In Trance  is the third studio album by German rock band Scorpions and it was released by RCA Records in 1975. The music was a complete departure from the progressive krautrock of the two previous albums. Instead, a hard rock sound of shorter and tighter arrangements with which the band would achieve their later global success and fame emerged. Extended suites in the vein of songs such as "Lonesome Crow" and "Fly to the Rainbow" are absent altogether. This was the first of two studio albums to feature drummer Rudy Lenners, and the first album by the band to contain the now-famous logo and controversial artwork.

Artwork
The original version of the album cover--photographed by Michael von Gimbut was censored for clearly showing the cover model's exposed breast hanging down towards the guitar. Later releases blacked out the breast so that it is not visible. This is the first of many Scorpions album covers to have been censored. The band's former lead guitarist Uli Jon Roth claimed he may have "come up with the idea to do the thing with the guitar for the cover of In Trance".

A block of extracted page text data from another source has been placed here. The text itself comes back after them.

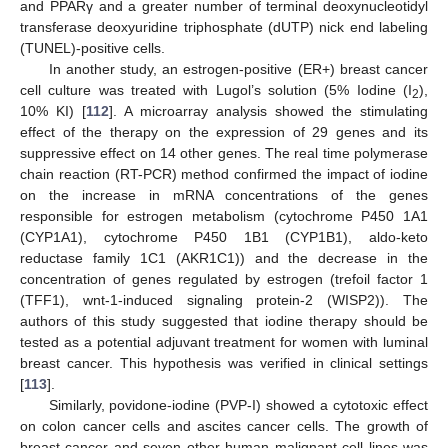
and PPARγ and a greater number of terminal deoxynucleotidyl
transferase deoxyuridine triphosphate (dUTP) nick end labeling
(TUNEL)-positive cells.
In another study, an estrogen-positive (ER+) breast cancer
cell culture was treated with Lugol’s solution (5% Iodine (I
),
2
10% KI) [
112
]. A microarray analysis showed the stimulating
effect of the therapy on the expression of 29 genes and its
suppressive effect on 14 other genes. The real time polymerase
chain reaction (RT-PCR) method confirmed the impact of iodine
on the increase in mRNA concentrations of the genes
responsible for estrogen metabolism (cytochrome P450 1A1
(CYP1A1), cytochrome P450 1B1 (CYP1B1), aldo-keto
reductase family 1C1 (AKR1C1)) and the decrease in the
concentration of genes regulated by estrogen (trefoil factor 1
(TFF1), wnt-1-induced signaling protein-2 (WISP2)). The
authors of this study suggested that iodine therapy should be
tested as a potential adjuvant treatment for women with luminal
breast cancer. This hypothesis was verified in clinical settings
[
113
].
Similarly, povidone-iodine (PVP-I) showed a cytotoxic effect
on colon cancer cells and ascites cancer cells. The growth of
breast cancer and seven other human malignant cell lines was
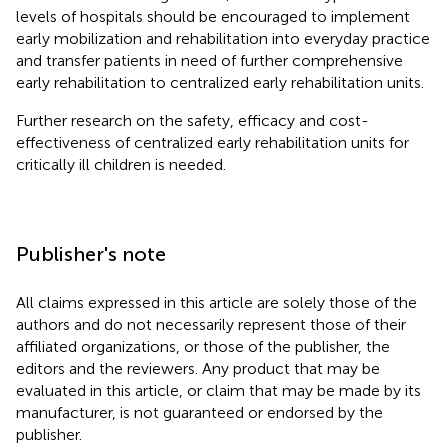
levels of hospitals should be encouraged to implement
early mobilization and rehabilitation into everyday practice
and transfer patients in need of further comprehensive
early rehabilitation to centralized early rehabilitation units.
Further research on the safety, efficacy and cost-
effectiveness of centralized early rehabilitation units for
critically ill children is needed.
Publisher's note
All claims expressed in this article are solely those of the
authors and do not necessarily represent those of their
affiliated organizations, or those of the publisher, the
editors and the reviewers. Any product that may be
evaluated in this article, or claim that may be made by its
manufacturer, is not guaranteed or endorsed by the
publisher.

However, in a 2008 interview Roth claimed that early Scorpions album covers in general were "the record company's idea-- but we certainly didn't object. And so shame on us. Those covers were probably the most embarrassing thing I've ever been involved with." He did, though, classify the In Trance cover as "borderline".

The White Stratocaster shown on the cover belonged to Roth and he can be seen playing the same guitar on the cover of the Electric Sun album Fire Wind. This is the guitar that Roth used on all subsequent Scorpions and Electric Sun albums on which he played.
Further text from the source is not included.